On MSNBC's Imus in the Morning, Jay Severin, a former “cast member” of MSNBC's The Situation with Tucker Carlson, said that “the only meaningful gesture” Americans could make toward befriending Arab countries would be to “cut off our own heads right now as a gesture of good faith.”
Severin's goodwill gesture to Arab countries: “cut off our own heads”
Written by Ben Armbruster
Published
During the March 1 broadcast of MSNBC's Imus in the Morning, host Don Imus questioned Jay Severin -- a Boston radio talk show host who used to be “a permanent cast member” of MSNBC's The Situation with Tucker Carlson -- on whether the United States should try to befriend Arab countries, such as the United Arab Emirates (UAE). Imus was referring to the port deal involving a company owned by the government of Dubai -- a member state of the UAE. Severin replied that “the only meaningful gesture” Americans could make in that regard would be to “cut off our own heads right now as a gesture of good faith.”

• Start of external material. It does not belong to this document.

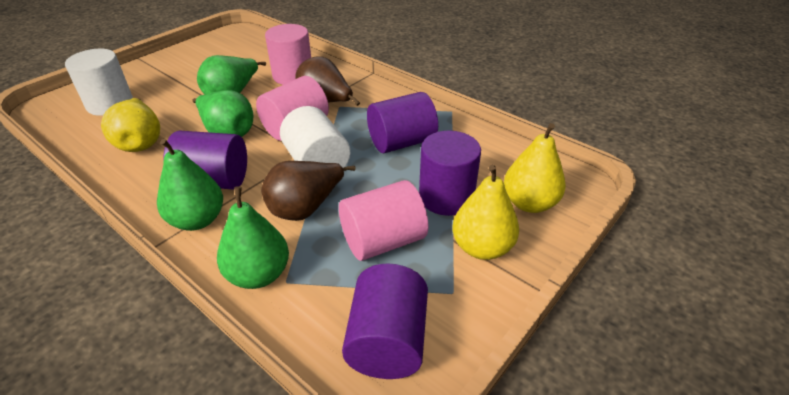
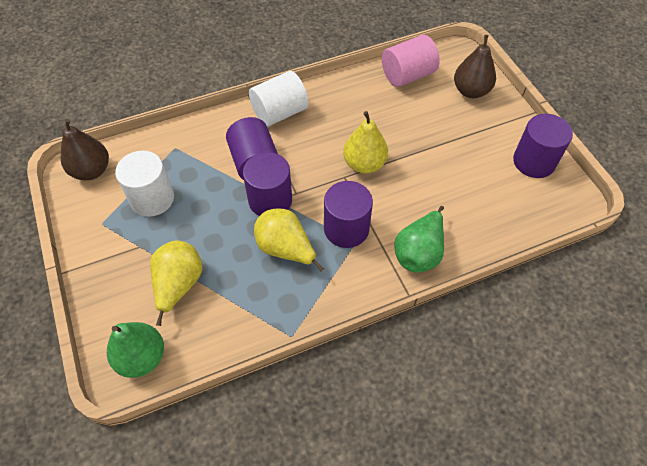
green pear: [157,139,223,231] [192,90,254,137] [197,55,266,95] [217,186,289,289] = 4 -> [107,322,164,378] [394,206,444,273] = 2
pink cylinder: [256,76,329,141] [265,24,311,85] [339,180,429,261] = 3 -> [382,35,440,87] = 1

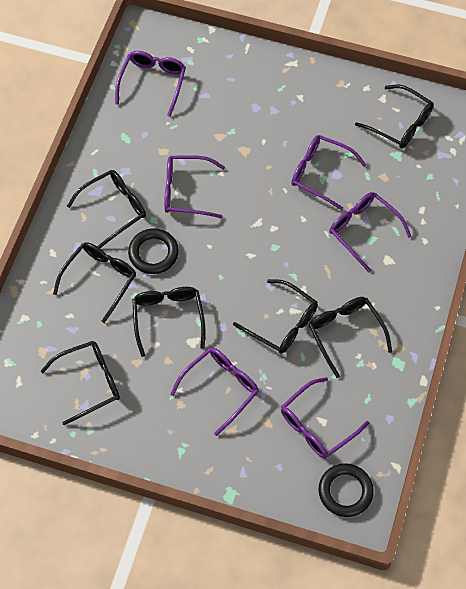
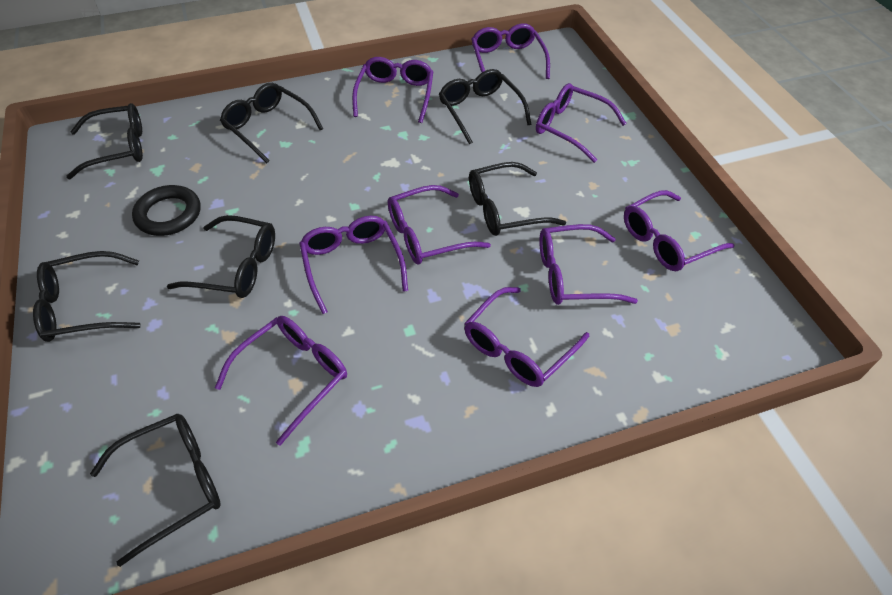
black ring: [128,228,179,274] [319,463,374,517] = 2 -> [132,185,200,236] = 1
purple glasses: [115,51,186,117] [164,155,225,218] [170,348,259,436] [281,377,369,459] [291,135,366,210] [329,192,412,272] = 6 -> [215,316,347,446] [299,216,408,314] [352,57,434,123] [388,185,491,265] [464,287,589,387] [471,23,550,79] [536,83,627,163] [539,224,638,305] [624,190,734,271] = 9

Severin, a former longtime Republican political consultant, who has worked for the presidential campaigns of George H.W. Bush and Pat Buchanan, has a history of making controversial comments, including a suggestion on how to deal with Muslims in the United States: “I think we should kill them.” Media Matters for America has documented several of Severin's controversial statements.
Referring to the current debate over the port deal, Imus asked Severin: "[S]houldn't our goal be, though, or argue some and maybe even me, to try to make friends with some of these Arab countries and the UAB (sic)?" Severin replied: “I think the only meaningful gesture we might make to them in that regard would be to cut off our own heads right now as a gesture of good faith. Maybe, they would regard that as an act of friendship.”
From the March 1 broadcast of MSNBC's Imus in the Morning:
IMUS: Looking at the next -- oh, I don't know, say, 1,000 years -- wouldn't -- shouldn't our goal be, though, or argue some and maybe even me, to try to make friends with some of these Arab countries and the UAB (sic), while they were fairly creepy before September 11th, have been a fairly good ally since then.
SEVERIN: Well, when I think about --
IMUS: Is there any merit to that argument?
SEVERIN: Well, I guess it depends. If you think about the nature of the religious fervor that guides and drives them, I think the only meaningful gesture we might make to them in that regard would be to cut off our own heads right now as a gesture of good faith. Maybe, they would regard that as an act of friendship.